Nuryadin mengungkapkan, saat ini terdapat 12 jenis layanan aktif di MPP Way Kanan. Meski demikian, masih ada sejumlah fasilitas, sarana, dan prasarana yang perlu dilengkapi agar kualitas pelayanan semakin baik.
Ia menyebut, sejak mulai beroperasi pada Januari hingga Juni 2026, lebih dari 4.000 masyarakat telah memanfaatkan layanan yang tersedia di MPP.

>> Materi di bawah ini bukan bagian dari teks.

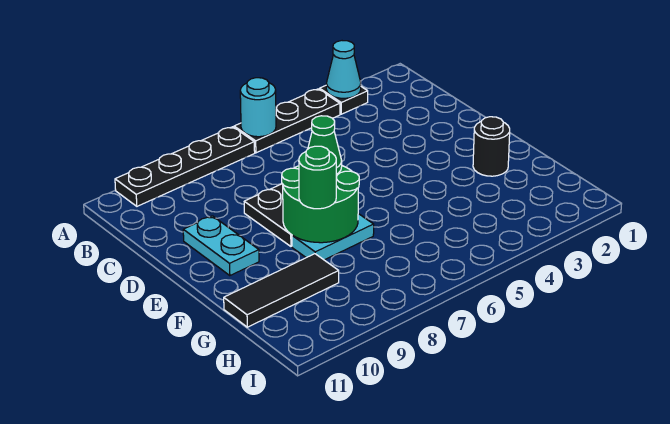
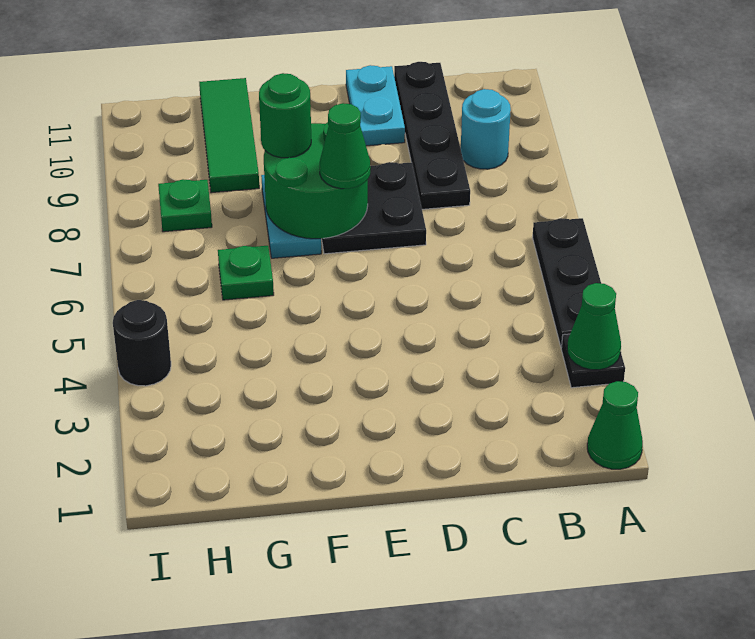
none -> green 1x1 cone [587,381,643,469]
cyan 1x1 cone [326,41,361,98] -> green 1x1 cone [567,283,621,370]
cyan 1x1 round brick [240,78,276,137] -> cyan 1x1 round brick moved to [461,89,511,169]
black 1x4 plate [115,127,255,206] -> black 1x4 plate moved to [394,62,470,209]
cyan 1x2 plate [183,216,259,276] -> cyan 1x2 plate turned to [346,65,405,146]
black 1x1 round brick [473,117,510,176] -> black 1x1 round brick moved to [113,300,171,386]
none -> green 1x1 plate [218,246,274,300]
black 1x3 tile [224,254,339,327] -> green 1x3 tile [199,78,259,193]
none -> green 1x1 plate [158,179,212,232]

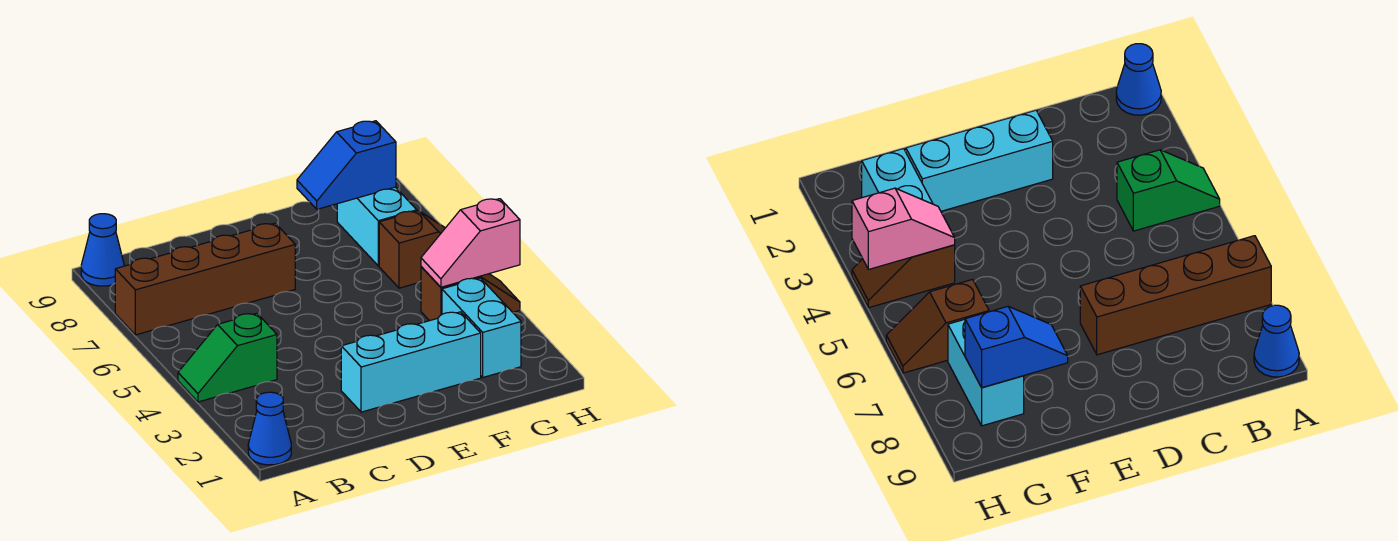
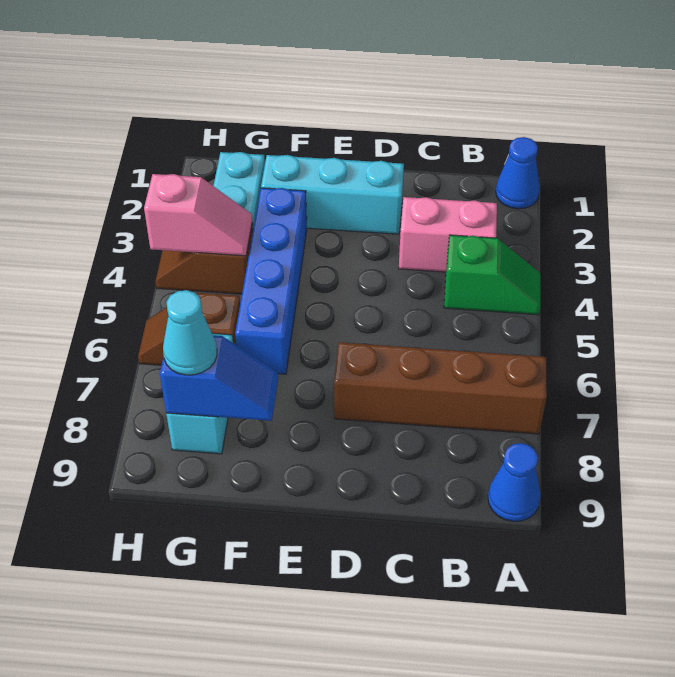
none -> pink 1x2 brick [399,197,497,272]
none -> blue 1x4 brick [235,188,307,374]
none -> cyan 1x1 cone [163,290,217,375]

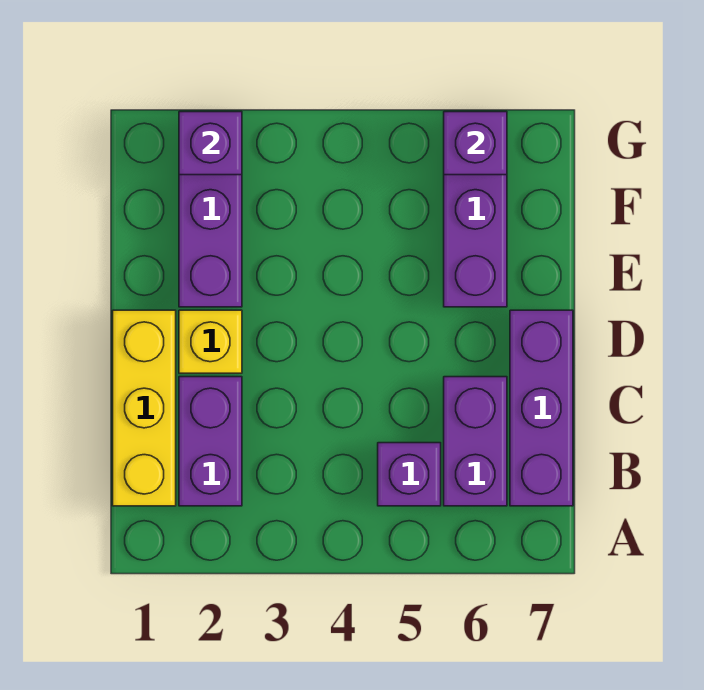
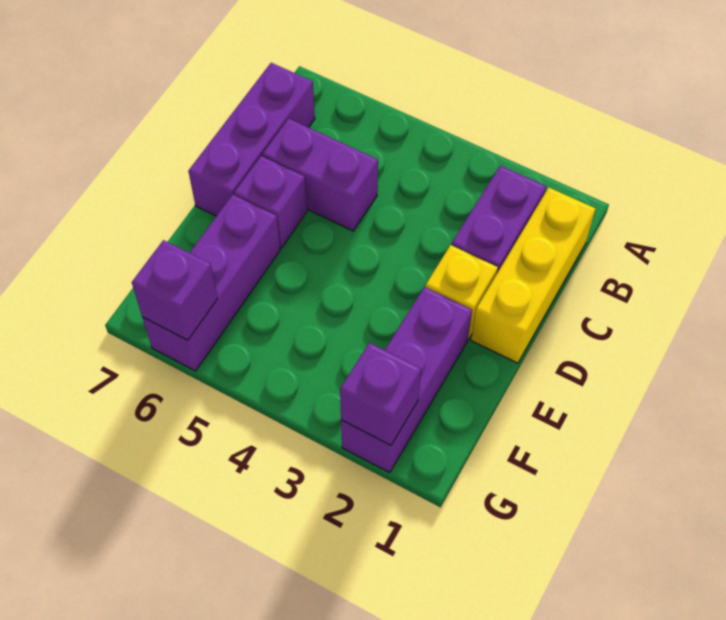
purple 1x1 brick [378,443,441,506] -> purple 1x1 brick moved to [234,156,307,248]
purple 1x2 brick [444,377,507,506] -> purple 1x2 brick turned to [262,119,378,231]

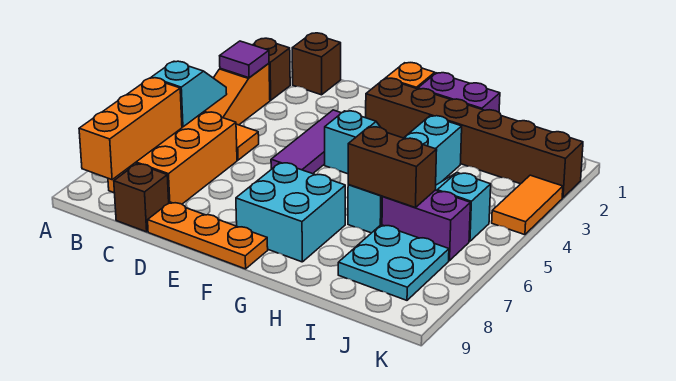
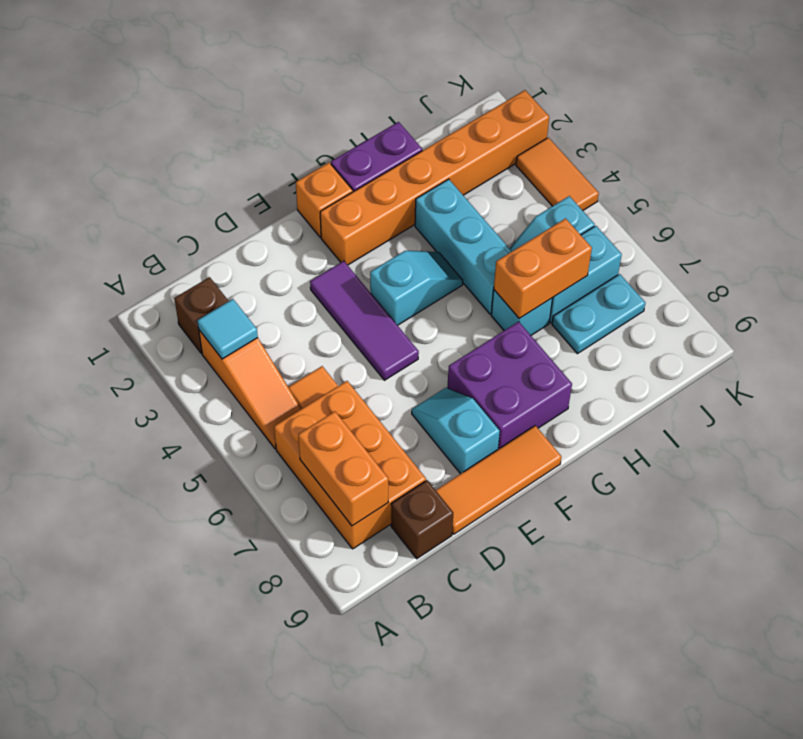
purple 1x1 tile [220,41,269,78] -> cyan 1x1 tile [197,299,258,359]
cyan 1x2 slope [151,61,227,127] -> cyan 1x2 slope moved to [412,388,500,474]
orange 1x3 brick [79,78,182,180] -> orange 1x2 brick [298,411,388,526]
brown 1x1 brick [292,33,341,95] -> none
orange 1x3 plate [148,202,268,269] -> orange 1x3 tile [436,426,561,534]
brown 1x6 brick [366,78,583,198] -> orange 1x6 brick [320,90,549,265]
cyan 2x2 brick [236,163,345,262] -> purple 2x2 brick [447,322,572,449]
brown 1x2 brick [348,127,437,208] -> orange 1x2 brick [494,218,592,318]
purple 1x2 brick [382,190,470,261] -> cyan 1x2 brick [549,226,622,323]
cyan 2x2 plate [338,225,449,300] -> cyan 1x2 plate [552,274,645,354]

“Keberadaan MPP sangat membantu masyarakat karena berbagai urusan administrasi dapat diselesaikan di satu lokasi sehingga lebih hemat waktu, tenaga, dan biaya,” katanya.
Sementara itu, Bupati Way Kanan, Ayu Asalasiyah, menegaskan Mal Pelayanan Publik merupakan wujud komitmen pemerintah daerah dalam menghadirkan pelayanan yang mudah, cepat, aman, nyaman, dan terjangkau bagi masyarakat.
Menurutnya, penyelenggaraan MPP merupakan implementasi dari Peraturan Presiden Nomor 89 Tahun 2021 tentang Penyelenggaraan Mal Pelayanan Publik serta Peraturan Menteri PANRB Nomor 92 Tahun 2021.
“Mal Pelayanan Publik menjadi langkah strategis pemerintah dalam mendekatkan berbagai layanan kepada masyarakat dalam satu tempat sehingga masyarakat tidak perlu menghabiskan waktu, tenaga, dan biaya untuk memperoleh berbagai layanan publik,” kata Ayu.
Ia berharap hasil evaluasi tidak berhenti sebagai kegiatan administratif, tetapi menjadi dasar penyusunan langkah strategis untuk meningkatkan kualitas pelayanan, memperkuat koordinasi antarinstansi, mendorong inovasi, serta memperkuat pemanfaatan teknologi informasi dan peningkatan kompetensi aparatur.
“Keberhasilan penyelenggaraan MPP tidak hanya diukur dari banyaknya layanan yang tersedia, tetapi juga dari manfaat nyata yang dirasakan masyarakat,” tegasnya.
Sebagai informasi, Mal Pelayanan Publik Kabupaten Way Kanan mulai beroperasi pada Januari 2026 setelah diresmikan Menteri PANRB di Jakarta pada 15 Desember 2025. Pemerintah berharap MPP menjadi pusat layanan publik terpadu yang semakin efektif, efisien, dan memudahkan masyarakat memperoleh berbagai layanan dalam satu tempat.